The other problems would be pumping (could use a MHD pump, but I'm wary running a current through something that connects to the internals of a computer, even if it does form a closed circuit), preventing refreezing, startup (the hot loop may have to be pre-heated if heat in the cold loop builds up too fast. May not be a problem), and heat exchange between the hot and cold loops. My best guess is to use either a high-powered peltier (maybe even 1kW, but probably closer to 500W) and sandwich it between two standard heatsinks, or to use a physically larger peltier (or several peltiers) and fab a custom pair of blocks.

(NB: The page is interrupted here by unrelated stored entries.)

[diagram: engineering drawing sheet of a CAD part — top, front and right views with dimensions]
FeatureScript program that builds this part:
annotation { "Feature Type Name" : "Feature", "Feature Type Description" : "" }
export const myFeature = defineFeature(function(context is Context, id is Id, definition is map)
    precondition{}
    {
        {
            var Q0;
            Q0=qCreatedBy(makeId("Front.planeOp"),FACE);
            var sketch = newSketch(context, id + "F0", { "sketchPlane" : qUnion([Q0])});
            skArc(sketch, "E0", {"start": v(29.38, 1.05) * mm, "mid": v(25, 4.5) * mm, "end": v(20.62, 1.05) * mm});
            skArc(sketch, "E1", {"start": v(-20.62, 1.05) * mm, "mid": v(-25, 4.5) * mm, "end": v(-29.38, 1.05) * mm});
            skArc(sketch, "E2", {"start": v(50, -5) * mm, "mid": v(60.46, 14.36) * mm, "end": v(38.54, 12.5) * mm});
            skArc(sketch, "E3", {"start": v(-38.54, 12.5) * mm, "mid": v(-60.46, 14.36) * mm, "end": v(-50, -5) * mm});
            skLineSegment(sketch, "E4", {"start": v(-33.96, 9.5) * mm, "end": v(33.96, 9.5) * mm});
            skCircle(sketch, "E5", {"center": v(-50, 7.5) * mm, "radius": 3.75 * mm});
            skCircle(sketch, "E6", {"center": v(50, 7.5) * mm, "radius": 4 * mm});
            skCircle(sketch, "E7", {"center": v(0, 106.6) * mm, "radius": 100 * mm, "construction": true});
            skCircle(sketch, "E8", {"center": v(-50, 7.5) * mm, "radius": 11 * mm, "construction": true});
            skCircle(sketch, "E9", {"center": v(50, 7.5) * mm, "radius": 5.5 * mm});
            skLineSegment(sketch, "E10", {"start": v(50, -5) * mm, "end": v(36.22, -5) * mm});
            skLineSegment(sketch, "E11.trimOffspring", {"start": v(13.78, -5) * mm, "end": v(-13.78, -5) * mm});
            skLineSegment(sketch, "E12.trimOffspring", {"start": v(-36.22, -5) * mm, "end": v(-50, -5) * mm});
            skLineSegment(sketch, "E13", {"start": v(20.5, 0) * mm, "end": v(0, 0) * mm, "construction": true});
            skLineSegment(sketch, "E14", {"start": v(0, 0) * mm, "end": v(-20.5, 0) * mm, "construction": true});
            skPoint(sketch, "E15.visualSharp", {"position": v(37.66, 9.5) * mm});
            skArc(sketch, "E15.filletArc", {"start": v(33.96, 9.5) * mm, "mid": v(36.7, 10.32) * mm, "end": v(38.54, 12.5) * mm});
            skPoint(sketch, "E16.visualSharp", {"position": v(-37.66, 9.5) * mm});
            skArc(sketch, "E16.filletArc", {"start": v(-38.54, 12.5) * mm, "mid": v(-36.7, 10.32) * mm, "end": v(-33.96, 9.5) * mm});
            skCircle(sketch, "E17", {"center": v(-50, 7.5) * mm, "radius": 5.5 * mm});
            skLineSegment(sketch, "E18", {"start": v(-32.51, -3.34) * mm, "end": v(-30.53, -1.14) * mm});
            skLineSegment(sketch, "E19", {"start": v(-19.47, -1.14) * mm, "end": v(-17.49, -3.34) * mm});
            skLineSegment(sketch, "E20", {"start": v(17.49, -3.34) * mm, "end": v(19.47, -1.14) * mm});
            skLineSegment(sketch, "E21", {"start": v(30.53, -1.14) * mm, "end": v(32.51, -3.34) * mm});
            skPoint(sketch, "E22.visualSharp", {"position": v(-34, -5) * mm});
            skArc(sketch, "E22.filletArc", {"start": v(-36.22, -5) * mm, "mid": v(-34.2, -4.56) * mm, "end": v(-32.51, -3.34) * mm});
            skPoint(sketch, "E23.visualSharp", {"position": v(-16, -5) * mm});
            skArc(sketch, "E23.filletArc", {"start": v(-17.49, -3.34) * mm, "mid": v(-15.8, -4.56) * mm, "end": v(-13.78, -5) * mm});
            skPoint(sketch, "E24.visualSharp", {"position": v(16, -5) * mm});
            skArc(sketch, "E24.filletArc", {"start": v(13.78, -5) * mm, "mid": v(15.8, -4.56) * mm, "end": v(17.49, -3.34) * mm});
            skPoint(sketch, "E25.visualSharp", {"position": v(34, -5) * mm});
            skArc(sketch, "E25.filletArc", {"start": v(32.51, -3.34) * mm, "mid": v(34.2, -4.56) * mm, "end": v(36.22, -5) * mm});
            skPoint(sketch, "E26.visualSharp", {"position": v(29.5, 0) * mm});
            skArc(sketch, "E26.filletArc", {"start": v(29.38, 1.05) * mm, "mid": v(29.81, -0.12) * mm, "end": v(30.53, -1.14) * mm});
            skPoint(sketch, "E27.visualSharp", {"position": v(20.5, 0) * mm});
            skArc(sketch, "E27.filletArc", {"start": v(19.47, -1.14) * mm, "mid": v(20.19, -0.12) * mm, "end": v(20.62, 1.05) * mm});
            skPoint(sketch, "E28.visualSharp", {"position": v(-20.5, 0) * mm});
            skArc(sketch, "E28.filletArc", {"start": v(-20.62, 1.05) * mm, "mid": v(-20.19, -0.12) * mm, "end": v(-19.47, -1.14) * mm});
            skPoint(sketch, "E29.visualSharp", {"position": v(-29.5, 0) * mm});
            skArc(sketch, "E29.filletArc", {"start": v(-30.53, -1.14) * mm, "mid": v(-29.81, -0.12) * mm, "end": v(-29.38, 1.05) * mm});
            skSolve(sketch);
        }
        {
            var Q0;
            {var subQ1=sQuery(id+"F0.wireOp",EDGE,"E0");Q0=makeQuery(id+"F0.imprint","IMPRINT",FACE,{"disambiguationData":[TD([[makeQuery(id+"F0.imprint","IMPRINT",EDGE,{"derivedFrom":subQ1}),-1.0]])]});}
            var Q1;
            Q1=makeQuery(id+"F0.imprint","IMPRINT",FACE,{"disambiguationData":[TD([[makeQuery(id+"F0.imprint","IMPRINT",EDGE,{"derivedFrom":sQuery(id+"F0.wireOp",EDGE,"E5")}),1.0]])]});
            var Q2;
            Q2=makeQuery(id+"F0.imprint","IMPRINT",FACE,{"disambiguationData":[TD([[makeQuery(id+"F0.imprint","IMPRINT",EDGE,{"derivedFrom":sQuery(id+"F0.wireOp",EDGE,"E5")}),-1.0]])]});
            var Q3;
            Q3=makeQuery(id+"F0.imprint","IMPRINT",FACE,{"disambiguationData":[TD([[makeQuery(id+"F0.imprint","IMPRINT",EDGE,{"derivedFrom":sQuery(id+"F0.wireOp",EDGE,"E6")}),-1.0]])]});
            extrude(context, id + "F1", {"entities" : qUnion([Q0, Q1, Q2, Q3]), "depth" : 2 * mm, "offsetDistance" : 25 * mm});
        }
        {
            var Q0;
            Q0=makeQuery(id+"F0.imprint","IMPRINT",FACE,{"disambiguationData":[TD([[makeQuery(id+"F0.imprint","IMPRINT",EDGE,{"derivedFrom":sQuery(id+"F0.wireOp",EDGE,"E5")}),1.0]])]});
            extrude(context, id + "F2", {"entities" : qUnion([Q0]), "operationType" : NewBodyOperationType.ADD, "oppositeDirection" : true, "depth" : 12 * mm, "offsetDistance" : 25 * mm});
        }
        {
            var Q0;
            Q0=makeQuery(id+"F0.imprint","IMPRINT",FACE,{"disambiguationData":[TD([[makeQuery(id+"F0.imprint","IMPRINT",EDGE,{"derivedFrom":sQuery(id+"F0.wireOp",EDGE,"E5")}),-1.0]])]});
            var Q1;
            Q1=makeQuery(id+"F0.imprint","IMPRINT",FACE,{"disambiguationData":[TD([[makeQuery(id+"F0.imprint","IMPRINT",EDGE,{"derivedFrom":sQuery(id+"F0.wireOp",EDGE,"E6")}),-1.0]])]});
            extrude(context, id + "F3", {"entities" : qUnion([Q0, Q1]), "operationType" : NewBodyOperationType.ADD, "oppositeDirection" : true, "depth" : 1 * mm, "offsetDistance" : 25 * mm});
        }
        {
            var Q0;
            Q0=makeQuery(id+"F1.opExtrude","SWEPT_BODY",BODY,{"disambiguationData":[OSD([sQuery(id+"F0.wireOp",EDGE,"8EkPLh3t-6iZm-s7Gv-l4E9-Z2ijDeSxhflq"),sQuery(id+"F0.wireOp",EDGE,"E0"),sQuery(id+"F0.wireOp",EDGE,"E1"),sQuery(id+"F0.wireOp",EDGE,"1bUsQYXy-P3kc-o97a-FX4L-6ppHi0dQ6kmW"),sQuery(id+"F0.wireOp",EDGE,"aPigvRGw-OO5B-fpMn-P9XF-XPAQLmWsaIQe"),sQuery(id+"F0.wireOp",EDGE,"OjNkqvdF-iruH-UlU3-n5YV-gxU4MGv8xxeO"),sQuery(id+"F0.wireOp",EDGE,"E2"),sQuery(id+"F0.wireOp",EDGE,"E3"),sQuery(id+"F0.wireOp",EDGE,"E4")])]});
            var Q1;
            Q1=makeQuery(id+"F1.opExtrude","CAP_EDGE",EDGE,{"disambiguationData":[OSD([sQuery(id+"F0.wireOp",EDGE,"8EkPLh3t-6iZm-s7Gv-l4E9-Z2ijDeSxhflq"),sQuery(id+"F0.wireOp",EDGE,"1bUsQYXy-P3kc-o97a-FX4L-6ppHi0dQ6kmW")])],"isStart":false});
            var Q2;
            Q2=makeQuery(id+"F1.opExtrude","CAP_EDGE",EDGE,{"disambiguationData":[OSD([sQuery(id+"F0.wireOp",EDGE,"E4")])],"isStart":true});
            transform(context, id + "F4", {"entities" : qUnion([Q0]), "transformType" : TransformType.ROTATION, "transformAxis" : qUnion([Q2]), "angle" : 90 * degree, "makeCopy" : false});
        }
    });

The idea behind using purely convective radiator cooling is that the larger temperature differential will make it relatively efficient, and to prevent accidental cooling back below the melting point. Plus it'd be quiet.
This is purely theoretical for the moment. Cerrolow is likely to be a little expensive (it's commercial use is to allow gunsmiths to take accurate barrel impressions, hence it's eutectic properties), through less so than some of the more exotic non-conductive oils. The only prices I've found peg it at between $20 and $200 per pound. The system might also be rather inefficient due to the peltier requirement. Running it straight to the blocks would mean a period where it would not be sinking heat before it melted causing a nasty temperature spike, and it could never cool anything below it's melting point. On the other hand, the 'hot' loop at least would be highly efficient, both due to the metal's excellent specific heat capacity. Though to get the most out of it would require a very powerful peltier, which might counter any efficiency increase. Less a viable cooling option, and more a "because it's cool" option. Imagine looking into an external reservoir and seeing quicksilver flowing inside.
Does anyone have any ideas on the solidifying problem, or if it even is a problem? I'm not quite sure that once the pump stops it'll cool and solidify as one, or if the residual heat (and thus cooling effect from the radiator) will cause a potentially damaging 'wave' of solidification to run down both arms of the loop to the heat exchange block. Any other obviously unfeasible components that I've overlooked?